What is Euphoria’s answer to the criticism of their adult content? Say that the show is mature, and recommend that viewers are 18 or older to watch. Although the producers of Euphoria may have thought that this would prevent younger people from watching, HBO Max users are still able to watch it if they don’t have their profile set to ‘kids only’ In fact, this does not stop at shows like Euphoria. It allows users of all ages to watch shows like Game of Thrones, known for its violence and graphic sex scenes.

For some, the age recommendation isn’t enough. The lead actress and executive producer, Zendaya, stated on an Instagram post, “this season, maybe even more so than the last, is deeply emotional and deals with subject matter that can be triggering and difficult to watch…Please only watch if you feel comfortable.” Many have taken Zendaya’s note into account. From adults to teenagers, many are speaking out on social media saying that they refuse to watch the show because of family or personal history.

In Shivani Kadia’s (‘24) case, the show felt right to watch. “I feel it deals with a lot of serious issues in a way where it brings awareness yet also shows the dark side of drugs,” she said. In the show, the main character Rue Bennett, an addict, is constantly engaging in drug use. Shivani continued on, saying how the show does a “good job in showing how hard addiction is on someone and their family,” and how it scares a viewer. “It does a good job not glamorizing drugs,” she concluded.

Psychology teacher Mrs. Emily Smith has only seen one episode of Euphoria, but that was enough for her to understand the gist. The seniors and juniors in her Honors Psychology classes continually reference the show, especially during their unit on sexual motivation. Mrs. Smith says that she thinks “explicit shows damage our ability to perceive what life and sex should be.” In season one of Euphoria, one of the main characters, Nate Jacobs, strangles his girlfriend, Maddy Perez, by the neck. Later on in season two, he puts a gun up to her head while threatening her. There becomes an added concern when domestic violence and sexual assault are continuously played for children who have yet to understand the severity of it.

The show’s characters are not just engaging in inappropriate adult behavior. They also, as 20+ year olds, have adult bodies. “There is some damage being done because what they see as a normal body doesn’t match their own,” Mrs. Smith said. “There is a dissonance from how they think they should look.” On social media platforms such as Instagram and TikTok, users have found pictures of the actors when they were in High School showing the dramatic difference.

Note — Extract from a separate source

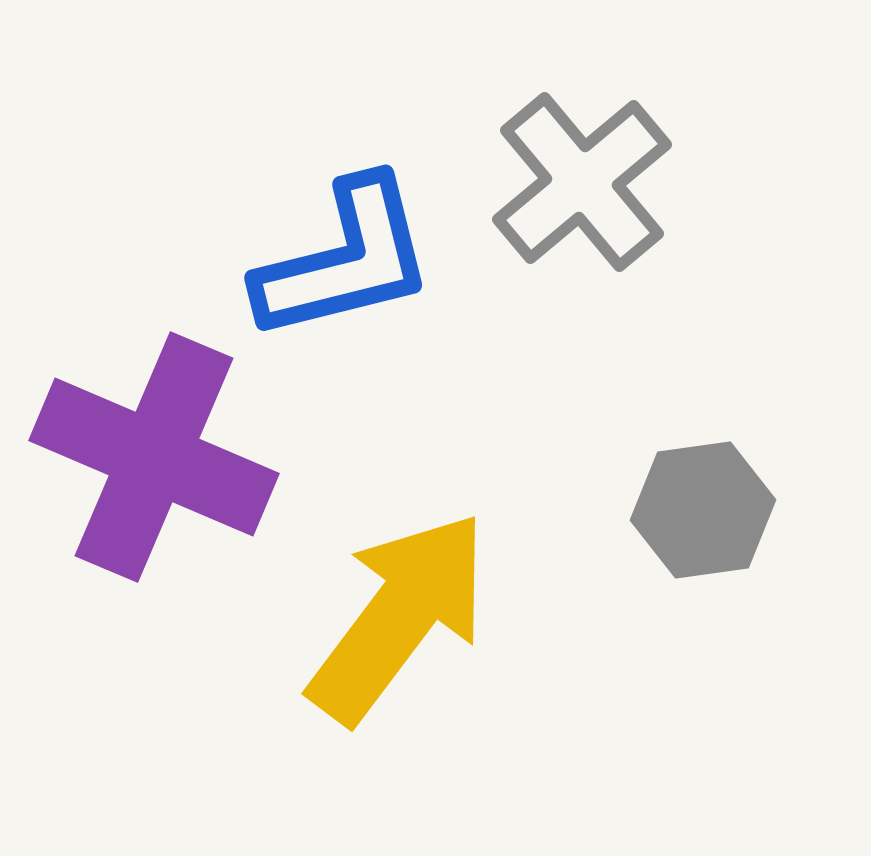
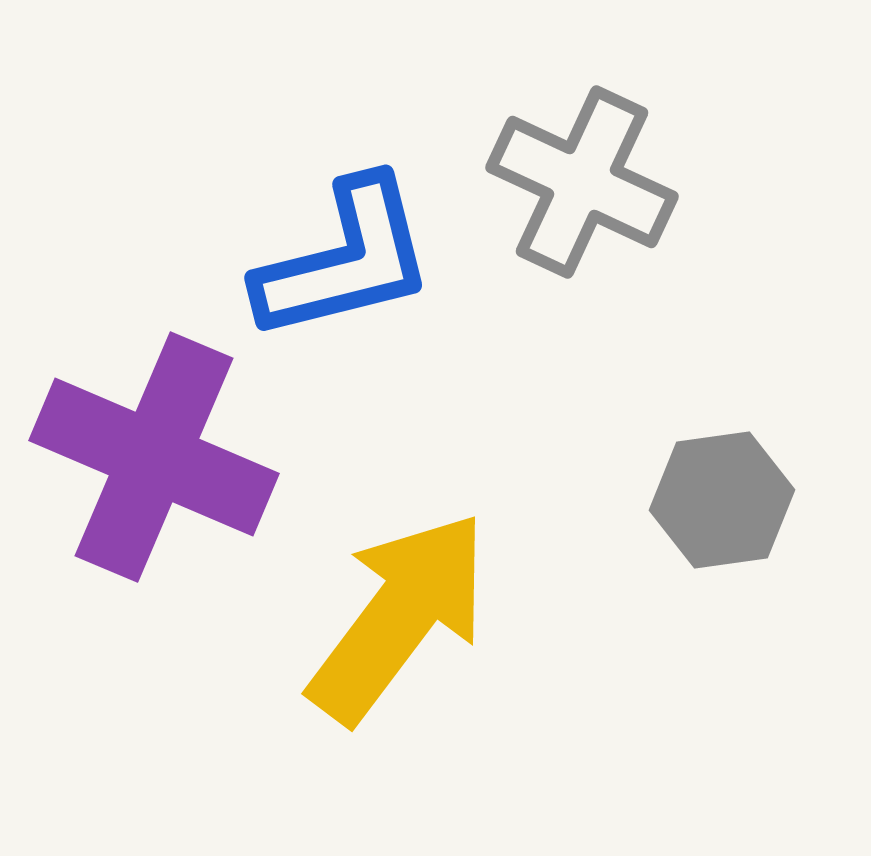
gray cross: rotated 25 degrees counterclockwise
gray hexagon: moved 19 px right, 10 px up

“I have the same problem as I did when watching 13 Reasons Why: it does not seem like there is a trusted adult in the show,” said Director of Counseling Mrs. Megan Broderick. In light of the recent events on our campus, Mrs. Broderick explained her general concerns about the lack of trust with adults among younger generations. During the emergency assembly to notify students of the racist and anti-Semitic attacks at Bishop’s, she spoke to the entire Upper School community letting them know that she was there for them.

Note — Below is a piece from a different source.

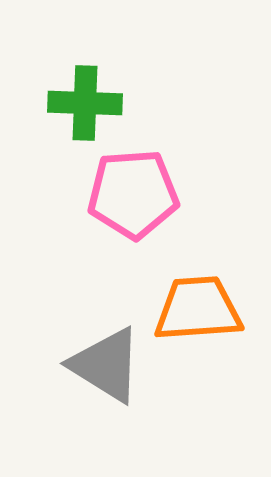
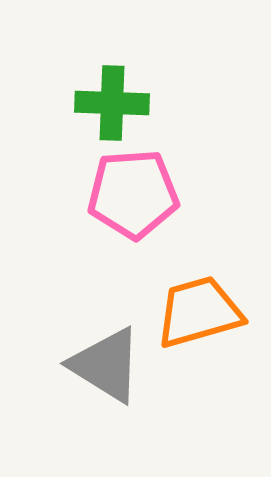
green cross: moved 27 px right
orange trapezoid: moved 1 px right, 3 px down; rotated 12 degrees counterclockwise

Mrs. Smith and Mrs. Broderick both agree on the need for kids to have conversations with their parents about behaviors like this. “If parents are talking to their kids openly and honestly about healthy sexual relationships, the show shouldn’t be a problem; but they’re not,” said Mrs. Smith. She and Mrs. Broderick both spoke to their belief that students’ “sex and social ed” being taught through technology is a dangerous slope. However, Mrs. Smith does find the show to be more acceptable when young viewers have conversed about the explicit content with trusted adults.

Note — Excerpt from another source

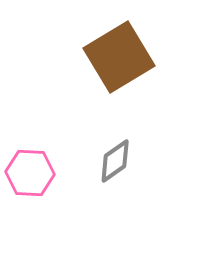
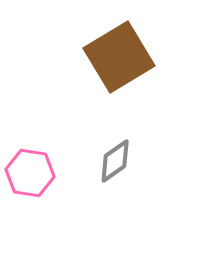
pink hexagon: rotated 6 degrees clockwise
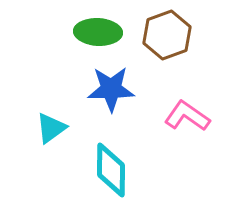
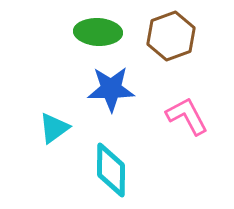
brown hexagon: moved 4 px right, 1 px down
pink L-shape: rotated 27 degrees clockwise
cyan triangle: moved 3 px right
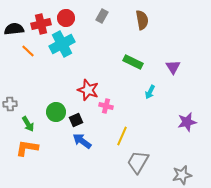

Adding on, Mrs. Broderick said that “it’s developmentally normal for young people to be attracted to danger and risks, but there comes a point where it is too risky.” If you watch Euphoria, no matter what age, please be advised that it is triggering to groups that suffer from addiction, abuse, and alcoholism.

Will Keefe (‘23) believes that people his age “understand that it is more than drugs, sex, alcohol, and the danger. It shows real characters who make real mistakes,” he said. “Something that we can relate to.”